BEGIN
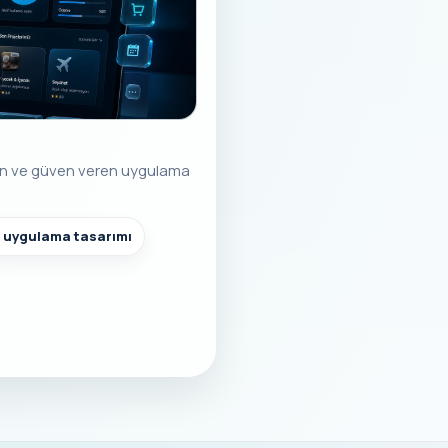
ılan ve güven veren uygulama
l uygulama tasarımı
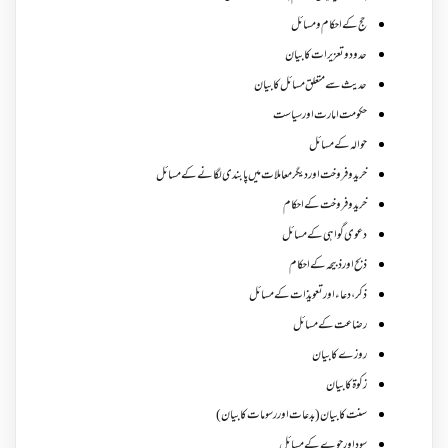
حج کے احکام ومسائل
حدود و تعزیرات کا بیان
حدیث سے متعلق مسائل کا بیان
حکومت امارت اور سیاست
حوالہ کے مسائل
خرید و فروخت اور دیگر معاملات میں پابندی لگانے کے مسائل
خرید و فروخت کے احکام
دعوی گواہی کے مسائل
ذبح اور ذبیحہ کے احکام
ذکر،دعاء اور تعویذات کے مسائل
رضاعت کے مسائل
روزے کا بیان
زکوة کابیان
سنت کا بیان (بدعات اور رسومات کا بیان)
سود اور جوے کے مسائل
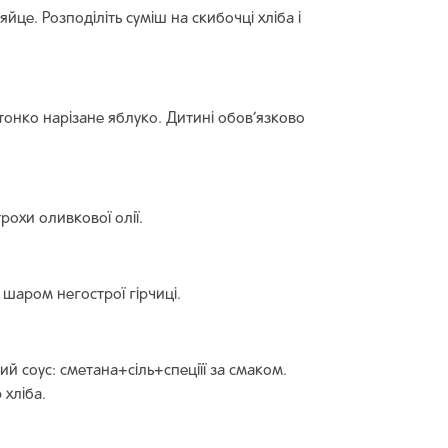
це. Розподіліть суміш на скибочці хліба і
тонко нарізане яблуко. Дитині обов’язково
рохи оливкової олії.
шаром негострої гірчиці.
й соус: сметана+сіль+спеціїї за смаком.
хліба.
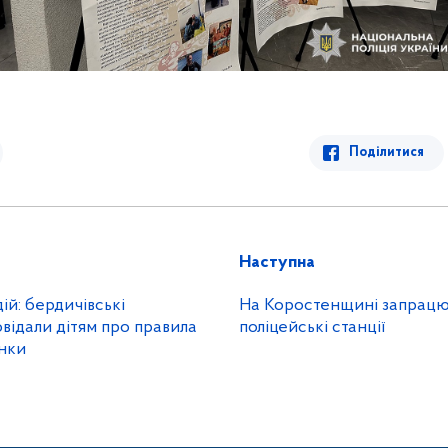
Поділитися
Наступна
дій: бердичівські
На Коростенщині запрацюв
овідали дітям про правила
поліцейські станції
інки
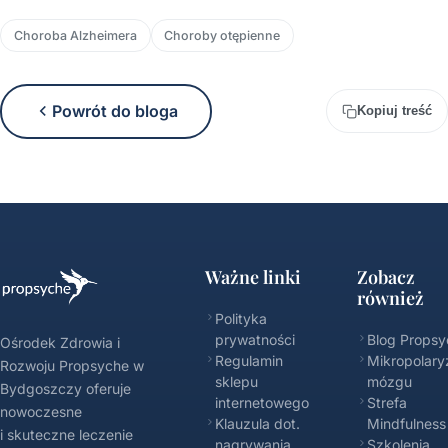
Choroba Alzheimera
Choroby otępienne
Powrót do bloga
Kopiuj treść
Ważne linki
Zobacz
również
Polityka
prywatności
Blog Propsy
Ośrodek Zdrowia i
Regulamin
Mikropolary
Rozwoju Propsyche w
sklepu
mózgu
Bydgoszczy oferuje
internetowego
Strefa
nowoczesne
Klauzula dot.
Mindfulness
i skuteczne leczenie
nagrywania
Szkolenia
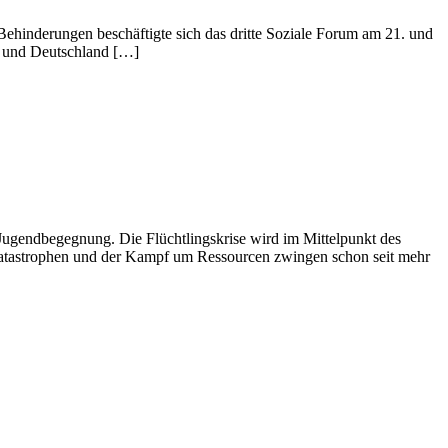
Behinderungen beschäftigte sich das dritte Soziale Forum am 21. und
d und Deutschland […]
 Jugendbegegnung. Die Flüchtlingskrise wird im Mittelpunkt des
rkatastrophen und der Kampf um Ressourcen zwingen schon seit mehr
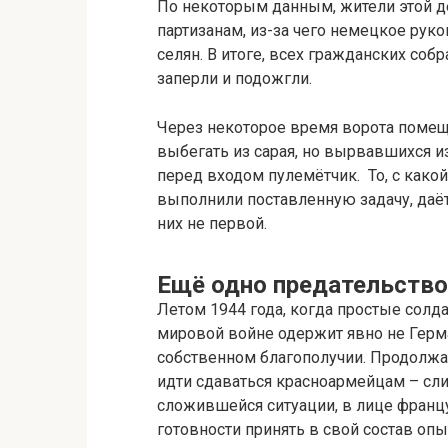
По некоторым данным, жители этой 
партизанам, из-за чего немецкое рук
селян. В итоге, всех гражданских соб
заперли и подожгли.
Через некоторое время ворота поме
выбегать из сарая, но вырвавшихся 
перед входом пулемётчик. То, с како
выполнили поставленную задачу, даёт
них не первой.
Ещё одно предательство
Летом 1944 года, когда простые солда
мировой войне одержит явно не Герма
собственном благополучии. Продолжат
идти сдаваться красноармейцам – сл
сложившейся ситуации, в лице францу
готовности принять в свой состав оп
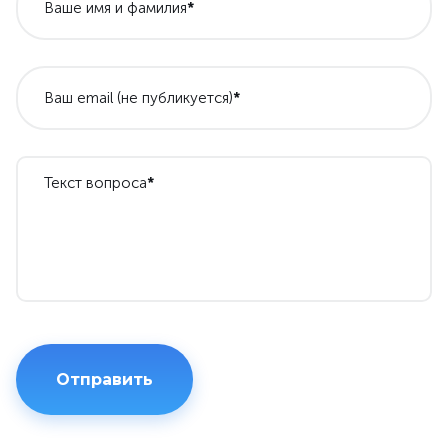
Ваше имя и фамилия
*
Ваш email (не публикуется)
*
Текст вопроса
*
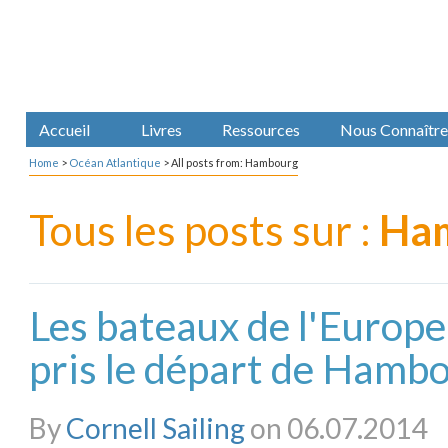
Accueil
Livres
Ressources
Nous Connaître
Home
>
Océan Atlantique
>
All posts from: Hambourg
Tous les posts sur :
Ha
Les bateaux de l'Europ
pris le départ de Hamb
By
Cornell Sailing
on 06.07.2014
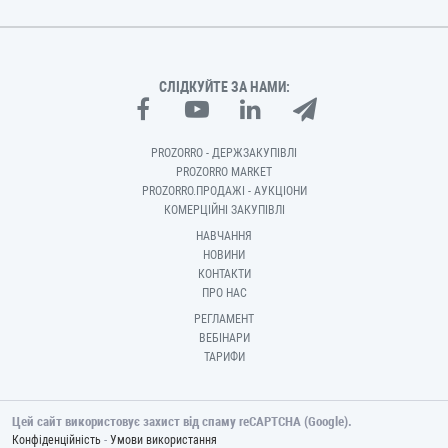
СЛІДКУЙТЕ ЗА НАМИ:
PROZORRO - ДЕРЖЗАКУПІВЛІ
PROZORRO MARKET
PROZORRO.ПРОДАЖІ - АУКЦІОНИ
КОМЕРЦІЙНІ ЗАКУПІВЛІ
НАВЧАННЯ
НОВИНИ
КОНТАКТИ
ПРО НАС
РЕГЛАМЕНТ
ВЕБІНАРИ
ТАРИФИ
Цей сайт використовує захист від спаму reCAPTCHA (Google).
-
Конфіденційність
Умови використання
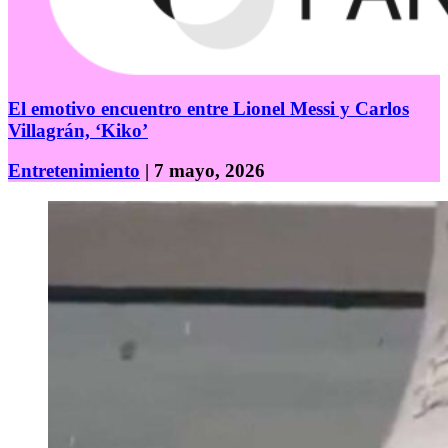
El emotivo encuentro entre Lionel Messi y Carlos
Villagrán, ‘Kiko’
Entretenimiento
| 7 mayo, 2026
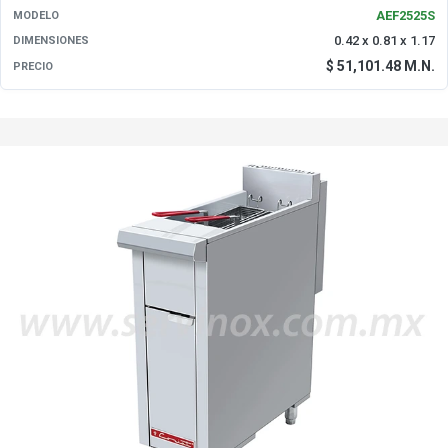
AEF2525S
MODELO
0.42 x 0.81 x 1.17
DIMENSIONES
$ 51,101.48 M.N.
PRECIO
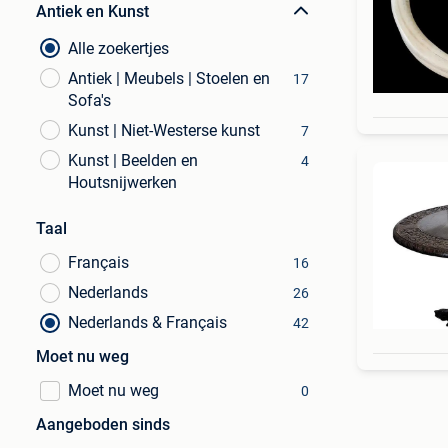
Antiek en Kunst
Alle zoekertjes
Antiek | Meubels | Stoelen en
17
Sofa's
Kunst | Niet-Westerse kunst
7
Kunst | Beelden en
4
Houtsnijwerken
Taal
Français
16
Nederlands
26
Nederlands & Français
42
Moet nu weg
Moet nu weg
0
Aangeboden sinds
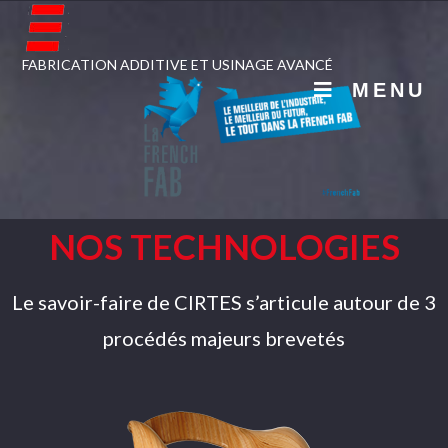
FABRICATION ADDITIVE ET USINAGE AVANCÉ
MENU
NOS TECHNOLOGIES
Le savoir-faire de CIRTES s’articule autour de 3
procédés majeurs brevetés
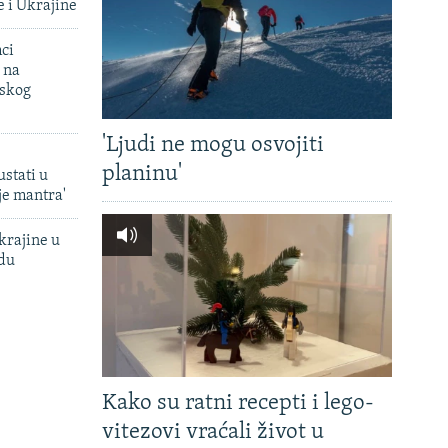
e i Ukrajine
mci
 na
uskog
'Ljudi ne mogu osvojiti
planinu'
ustati u
je mantra'
krajine u
adu
Kako su ratni recepti i lego-
vitezovi vraćali život u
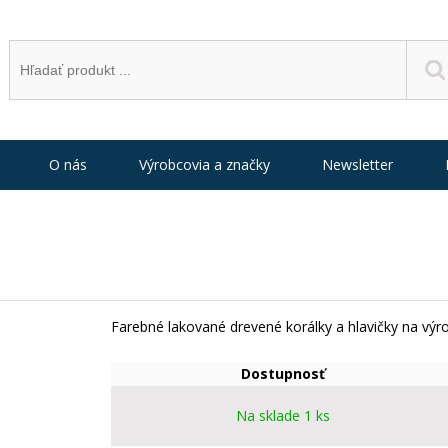
O nás
Výrobcovia a značky
Newsletter
Farebné lakované drevené korálky a hlavičky na výro
Dostupnosť
Na sklade 1 ks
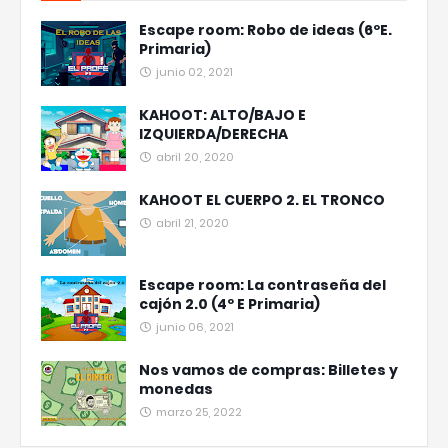
Escape room: Robo de ideas (6ºE.
Primaria)
junio 02, 2021
KAHOOT: ALTO/BAJO E
IZQUIERDA/DERECHA
abril 20, 2020
KAHOOT EL CUERPO 2. EL TRONCO
abril 21, 2020
Escape room: La contraseña del
cajón 2.0 (4º E Primaria)
junio 06, 2021
Nos vamos de compras: Billetes y
monedas
marzo 25, 2022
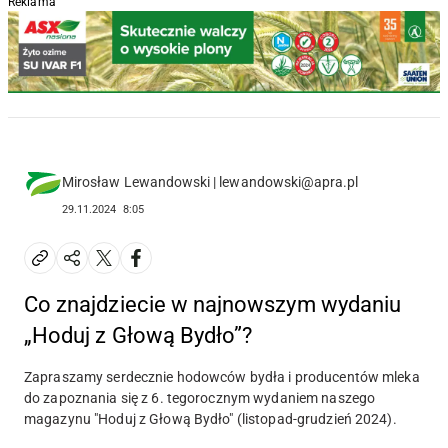
Reklama
Mirosław Lewandowski | lewandowski@apra.pl
29.11.2024
8:05
Co znajdziecie w najnowszym wydaniu
„Hoduj z Głową Bydło”?
Zapraszamy serdecznie hodowców bydła i producentów mleka
do zapoznania się z 6. tegorocznym wydaniem naszego
magazynu "Hoduj z Głową Bydło" (listopad-grudzień 2024).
END
### About this exercise
A word-for-word copy is required of the lines above from the line with "Цей сайт використовує" through the last line of the data; no other lines and no pictures belong in it.

### Answer box
Цей сайт використовує захист від спаму reCAPTCHA (Google).
-
Конфіденційність
Умови використання
El emotivo encuentro entre Lionel Messi y Carlos
Villagrán, ‘Kiko’
Entretenimiento
| 7 mayo, 2026
AEF2525S
MODELO
0.42 x 0.81 x 1.17
DIMENSIONES
$ 51,101.48 M.N.
PRECIO
Antiek en Kunst
Alle zoekertjes
Antiek | Meubels | Stoelen en
17
Sofa's
Kunst | Niet-Westerse kunst
7
Kunst | Beelden en
4
Houtsnijwerken
Taal
Français
16
Nederlands
26
Nederlands & Français
42
Moet nu weg
Moet nu weg
0
Aangeboden sinds
FABRICATION ADDITIVE ET USINAGE AVANCÉ
MENU
NOS TECHNOLOGIES
Le savoir-faire de CIRTES s’articule autour de 3
procédés majeurs brevetés
e i Ukrajine
mci
 na
uskog
'Ljudi ne mogu osvojiti
planinu'
ustati u
je mantra'
krajine u
adu
Kako su ratni recepti i lego-
vitezovi vraćali život u
O nás
Výrobcovia a značky
Newsletter
Farebné lakované drevené korálky a hlavičky na výro
Dostupnosť
Na sklade 1 ks
Escape room: Robo de ideas (6ºE.
Primaria)
junio 02, 2021
KAHOOT: ALTO/BAJO E
IZQUIERDA/DERECHA
abril 20, 2020
KAHOOT EL CUERPO 2. EL TRONCO
abril 21, 2020
Escape room: La contraseña del
cajón 2.0 (4º E Primaria)
junio 06, 2021
Nos vamos de compras: Billetes y
monedas
marzo 25, 2022
Reklama
Mirosław Lewandowski | lewandowski@apra.pl
29.11.2024
8:05
Co znajdziecie w najnowszym wydaniu
„Hoduj z Głową Bydło”?
Zapraszamy serdecznie hodowców bydła i producentów mleka
do zapoznania się z 6. tegorocznym wydaniem naszego
magazynu "Hoduj z Głową Bydło" (listopad-grudzień 2024).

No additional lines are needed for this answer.